The forrest of Arden, in Shakespeare, was a pastoral paradise of mischief and mistaken identity; here it's re-invented into the bustling city of Taipei where there’s no internet, no rudeness, and people live for each other’s full attention. It’s a paradise of sorts, somewhat utopian. Art director Liang Shuo Lin has done a remarkable job making a self-contained world that feels like magic-realism, channeling all of the energy from the original play and building it into splendid interiors and city designs. The film also brings in elements of manga-like animation (a boxing scene has video-game life-bars above the fighters’ heads). As We Like It is more refreshing than most Shakespearean adaptions. At times it feels theatrical (after all, co-director Muni Wei started off in the theatre). Orlando is prone to breaking the fourth wall, turning to the viewer and delivering a side-remark or soliloquy. Such moments draw us further into the world of the film, a film that acknowledges what it owes to theatre.
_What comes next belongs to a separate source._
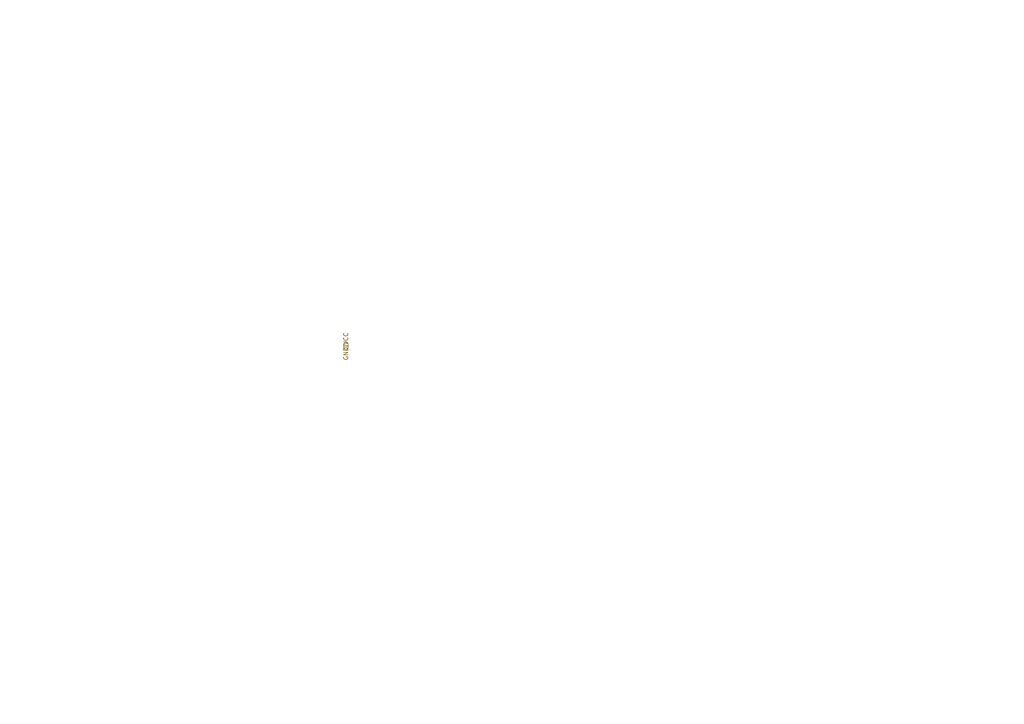
<source format=kicad_sch>
(kicad_sch (version 20250114) (generator "rust_kicad_schematic_writer") (generator_version "0.1.0") (uuid "bfc8c0aa-a648-48c7-8c0d-7f7c6afd93b8") (paper "A4") (lib_symbols) (symbol (lib_id "Device:R") (at 100.0 100.0 0.0) (unit 1) (exclude_from_sim no) (in_bom yes) (on_board yes) (dnp no) (fields_autoplaced yes) (uuid "dc90a6ba-a700-4525-9080-1839a7ddbd8d") (property "Reference" "R1" (at 100.0 97.46 0) (effects (font (size 1.27 1.27)))) (property "Value" "10k" (at 100.0 102.54 0) (effects (font (size 1.27 1.27)))) (pin "1" (uuid "ee5e7e49-92c2-4607-8122-badcd4cfef90")) (pin "2" (uuid "9c3952ba-bd90-4a0a-bf21-dec11cf421de")) (instances (project "circuit_synth_project" (path "/" (reference "R1") (unit 1))))) (symbol (lib_id "Device:C") (at 150.0 100.0 0.0) (unit 1) (exclude_from_sim no) (in_bom yes) (on_board yes) (dnp no) (fields_autoplaced yes) (uuid "1e245fcc-5209-4628-9aa6-fc7875d33ac0") (property "Reference" "C1" (at 150.0 97.46 0) (effects (font (size 1.27 1.27)))) (property "Value" "100nF" (at 150.0 102.54 0) (effects (font (size 1.27 1.27)))) (pin "1" (uuid "311954e4-8c61-44b8-ac7c-508db49415f5")) (pin "2" (uuid "97999d12-135c-4ae6-be7f-492829812c7e")) (instances (project "circuit_synth_project" (path "/" (reference "C1") (unit 1))))) (hierarchical_label "VCC" (shape input) (at 100.33 101.6 90.0) (effects (font (size 1.27 1.27)) (justify left)) (uuid "bb7978e7-3c19-4e2c-b8ee-3864f9959199")) (hierarchical_label "GND" (shape input) (at 100.33 99.06 270.0) (effects (font (size 1.27 1.27)) (justify right)) (uuid "ebf9f6e2-cf23-4e76-9135-a7450d251b01")) (sheet_instances (path "/" (page "1"))) (embedded_fonts no))
</source>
However there are times where it’s hard to fight back an impulse to cringe, the sweet sincerity bordering on cheesy; but the whimsical performances and designs can easily cover up these shortcomings. The film could also benefit from firmer direction and control on the DP’s part. The camera-work often feels haphazard, as if it’s just been placed anywhere; if the camera was itself telling the story, a participant rather than a detractor, the film would garner higher praise. Nevertheless, As We Like It is a fun and splendid adaption. I’m not sure if nuance would enhance the film’s sincerity or dampen the fun, but it’s totally one-of-a-kind, a queer utopia, a screwy gender-swapping spectacle of the madness caused by love, love which is ‘an accident waiting to happen’.